The breeze gusted, threatening to take Nicole’s pages farther from her reach. She swung toward the nearest sheet and stabbed it with a crutch to hold it still while she went through the laborious steps of balancing to keep weight off her injured foot as she bent to pick it up. In the meantime, the second page skidded across the grass.

“I got it.” Lauren swooped down to rescue the second page.

“Thank you.” Nicole straightened up, relieved to lean on two crutches again.

“What’s all this?” Lauren scanned the paper she held.

“I wish I knew.” Nicole took the page from Lauren and nested it against the other, arranging her armpits on the crutches while she examined her own scribbles and arrows and question marks. In the last hour she’d made little progress in deciphering the relationships between the bits of information she’d collected.

“Mind if I pull up a chair?” Lauren filched a rented chair from a nearby assortment and set it beside Nicole’s. “I’ve been on my feet all morning, running every which way.”

Lauren’s efforts had paid off, Nicole thought. The fair had come together even without Quinn. Once they’d found Quinn’s planning notes, Lauren went into high gear with the details. If any of the planned activities were absent, no one would know. For nearly four hours now, the lawn was host to a steady stream of visitors.

“We’re almost there,” Lauren said. “In another couple of hours, we can declare the first community health fair a rousing success.”

“Quinn will be proud when he hears how you stepped in and pulled it off.”
St. Louis,
Nicole reminded herself. Quinn had been in St. Louis. He bought gas and dinner. He was all right. Or at least he had been a few days ago.

“Benita Booker is a lifesaver.” Lauren’s eyes scanned the grounds constantly, sweeping one direction and then arcing back again. “And Ethan saved the day after the pediatrician on Quinn’s list left us hanging.”

“I didn’t think Ethan liked kids, but he’s doing all right.” Nicole had checked the time on her phone only a few minutes ago. It wouldn’t be long now before Ethan left. Already he’d checked out of the motel on the other side of the lake and stowed the few personal belongings he traveled with in his Lexus for the drive back to Columbus.

“I’m sure he’ll stay in touch,” Lauren said softly. “It won’t be like before.”

“We haven’t made any promises.” Nicole fiddled to reunite the rescued pages with the rest of her collection of notes.

“Without you he would have found a reason to leave before now.”

“He took pity after I broke my ankle. That’s all.”

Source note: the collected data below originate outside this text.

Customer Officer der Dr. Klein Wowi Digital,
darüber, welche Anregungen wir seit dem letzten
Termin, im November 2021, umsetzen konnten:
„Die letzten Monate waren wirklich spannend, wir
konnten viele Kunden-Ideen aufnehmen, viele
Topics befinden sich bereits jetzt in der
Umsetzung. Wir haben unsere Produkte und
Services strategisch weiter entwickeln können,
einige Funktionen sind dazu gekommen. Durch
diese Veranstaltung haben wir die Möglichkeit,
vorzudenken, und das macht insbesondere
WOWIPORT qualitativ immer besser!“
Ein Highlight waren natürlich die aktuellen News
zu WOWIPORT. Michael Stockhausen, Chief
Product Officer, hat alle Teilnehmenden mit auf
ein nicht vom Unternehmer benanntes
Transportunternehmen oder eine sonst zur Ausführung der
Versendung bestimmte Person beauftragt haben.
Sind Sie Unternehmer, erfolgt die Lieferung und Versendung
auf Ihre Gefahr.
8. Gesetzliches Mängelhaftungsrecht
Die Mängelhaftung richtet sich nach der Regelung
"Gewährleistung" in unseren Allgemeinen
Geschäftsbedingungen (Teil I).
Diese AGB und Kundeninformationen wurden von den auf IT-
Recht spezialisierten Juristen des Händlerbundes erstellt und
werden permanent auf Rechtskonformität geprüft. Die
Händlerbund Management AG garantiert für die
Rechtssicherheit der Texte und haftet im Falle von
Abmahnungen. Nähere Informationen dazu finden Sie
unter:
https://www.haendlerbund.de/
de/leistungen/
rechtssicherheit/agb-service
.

“Well, that’s not what I think.”

What did it matter? In a few hours, Ethan would be on his way to Columbus, and Nicole would have to figure out how to get home to St. Louis. She could take all her notes and photos with her. Maybe she’d get somebody to take her back out to the cemetery to look at Old Dom’s ledgers one more time first, but St. Louis might still be the best place to track Quinn’s recent movements. Nicole knew people there, and with the right provocation they would help her.

And then there was the matter of her job. It would be a lot easier to get to the bottom of whatever happened at the newspaper if she went home.

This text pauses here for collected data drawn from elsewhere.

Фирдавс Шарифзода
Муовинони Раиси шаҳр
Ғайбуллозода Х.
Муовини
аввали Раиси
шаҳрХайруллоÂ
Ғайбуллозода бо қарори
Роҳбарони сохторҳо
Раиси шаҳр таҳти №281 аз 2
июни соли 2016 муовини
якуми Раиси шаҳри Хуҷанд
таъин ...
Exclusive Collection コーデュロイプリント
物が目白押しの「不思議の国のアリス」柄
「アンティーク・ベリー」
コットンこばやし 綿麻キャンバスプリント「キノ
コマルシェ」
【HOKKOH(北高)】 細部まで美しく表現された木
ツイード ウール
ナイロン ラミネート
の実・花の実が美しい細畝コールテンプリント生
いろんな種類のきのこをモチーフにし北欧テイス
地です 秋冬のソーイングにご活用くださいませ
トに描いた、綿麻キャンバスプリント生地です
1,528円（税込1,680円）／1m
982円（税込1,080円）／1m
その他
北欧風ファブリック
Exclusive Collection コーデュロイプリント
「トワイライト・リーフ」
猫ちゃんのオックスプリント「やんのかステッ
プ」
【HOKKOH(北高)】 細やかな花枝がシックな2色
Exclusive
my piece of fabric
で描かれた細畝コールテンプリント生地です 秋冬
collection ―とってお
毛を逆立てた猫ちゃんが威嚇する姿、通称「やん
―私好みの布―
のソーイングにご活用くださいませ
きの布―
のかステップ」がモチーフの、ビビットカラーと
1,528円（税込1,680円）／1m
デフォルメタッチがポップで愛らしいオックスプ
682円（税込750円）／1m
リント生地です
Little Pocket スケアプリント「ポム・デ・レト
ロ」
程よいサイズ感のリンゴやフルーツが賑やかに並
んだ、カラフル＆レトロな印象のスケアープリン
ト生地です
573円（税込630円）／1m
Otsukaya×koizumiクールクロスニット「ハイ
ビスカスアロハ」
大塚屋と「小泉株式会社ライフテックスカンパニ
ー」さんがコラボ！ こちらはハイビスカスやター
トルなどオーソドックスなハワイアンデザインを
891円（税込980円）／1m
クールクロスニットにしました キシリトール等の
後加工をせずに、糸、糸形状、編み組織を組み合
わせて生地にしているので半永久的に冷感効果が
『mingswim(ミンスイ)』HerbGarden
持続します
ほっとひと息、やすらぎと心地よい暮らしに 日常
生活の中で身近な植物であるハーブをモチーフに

Nicole would miss Ethan. She was fooling herself if she thought otherwise. It had been easy to slip into the understanding they shared of each other’s lives. It had even been easy to slip into his embrace, into his kiss.

But it was all because of Quinn. They came to Hidden Falls to see Quinn. They stayed because Quinn disappeared. But they couldn’t remain in romantic nostalgia indefinitely. Ethan had to save his job, and Nicole had to find out whether she had one to save.

Lauren’s phone rang, and beside Nicole she dug into her pants pocket to pull it out.